NAIFA Encouraged by SEC’s Deliberate Pace on Fiduciary Rule
One year after the SEC fiduciary report, trade group remains committed to ensuring middle-market access to affordable financial advice and services.
Falls Church, VA — Saturday, Jan. 21, marks the one year anniversary of a Securities and Exchange Commission staff report to Congress recommending a fiduciary duty for broker-dealers and their registered reps. The National Association of Insurance and Financial Advisors has been involved (http://www.naifablog.com/fiduciary-standard/) from the beginning in the fiduciary issue debate and remains committed to working with the SEC to ensure that the final fiduciary rule does not hurt the ability of middle-market investors to receive advice and services.
When the fiduciary proposal arose during the drafting of the Dodd-Frank bill, NAIFA strongly advocated that any SEC fiduciary rule should not threaten the ability of advisors to receive commissions or sell proprietary products. Fortunately, safe harbors in the final Dodd-Frank law preserve these aspects of the business model that currently allows advisors to assist in the financial well-being of 75 million American families.
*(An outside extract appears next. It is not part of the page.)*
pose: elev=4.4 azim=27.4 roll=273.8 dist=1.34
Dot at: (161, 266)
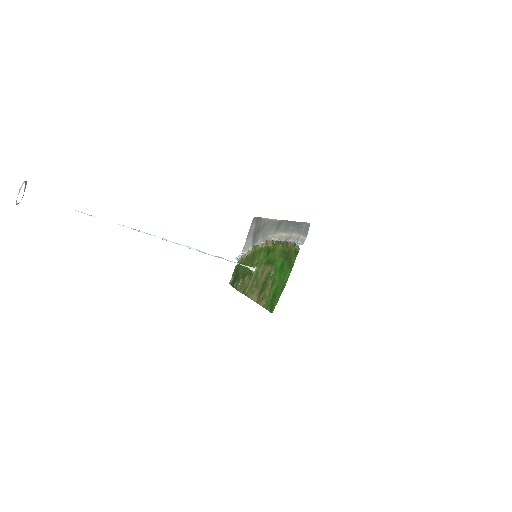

The original SEC study was completed within a congressionally imposed timeframe. SEC Commissioner Troy Paredes and then-Commissioner Kathleen Casey immediately issued a dissenting statement raising concerns about the study. Several members of Congress have since voiced similar concerns. Fortunately, the SEC has decided to give the issue more study and conduct a robust cost-benefit analysis before proposing a rule.
“An SEC fiduciary rule has the potential to bring so many unintended consequences it shouldn’t be rushed into,” said NAIFA President Robert Miller. “We’re pleased that the SEC is apparently working to address some of the unanswered questions left by the original study.”
One of NAIFA’s leading concerns is that a poorly drafted rule could increase compliance and litigation costs for advisors, which in turn would force higher costs for their base of middle-market clients. Modest investors could be left to their own devices, without access to affordable advice.
“Our biggest worry is that a rule designed to help consumers could wind up doing a lot of harm if it makes the cost of doing business untenable for advisors working with Main Street investors and everyday people saving for retirement,” said Mr. Miller. “NAIFA is encouraged by recent signals that the SEC is taking a deliberate approach and performing a detailed cost-benefit analysis on the proposed fiduciary rule. We’ve seen signs that the commissioners have begun to understand the important role NAIFA members play in protecting the financial well-being of millions of Americans.”
The SEC is expected to issue a request for public comment to assist in the cost-benefit analysis and NAIFA officials have expressed a willingness to help.
“At times during this debate, NAIFA has been painted in very broad strokes by people implying we’re opposed to any and all regulation,” Mr. Miller added. “That couldn’t be further from the truth. We favor intelligent regulation that serves a definite consumer-protection purpose and that preserves the ability of American families to obtain affordable financial services and advice.”
About NAIFA: Founded in 1890 as The National Association of Life Underwriters (NALU), NAIFA is one of the nation’s oldest and largest associations representing the interests of insurance professionals from every Congressional district in the United States. NAIFA members assist consumers by focusing their practices on one or more of the following: life insurance and annuities, health insurance and employee benefits, multiline, and financial advising and investments. NAIFA’s mission is to advocate for a positive legislative and regulatory environment, enhance business and professional skills, and promote the ethical conduct of its members.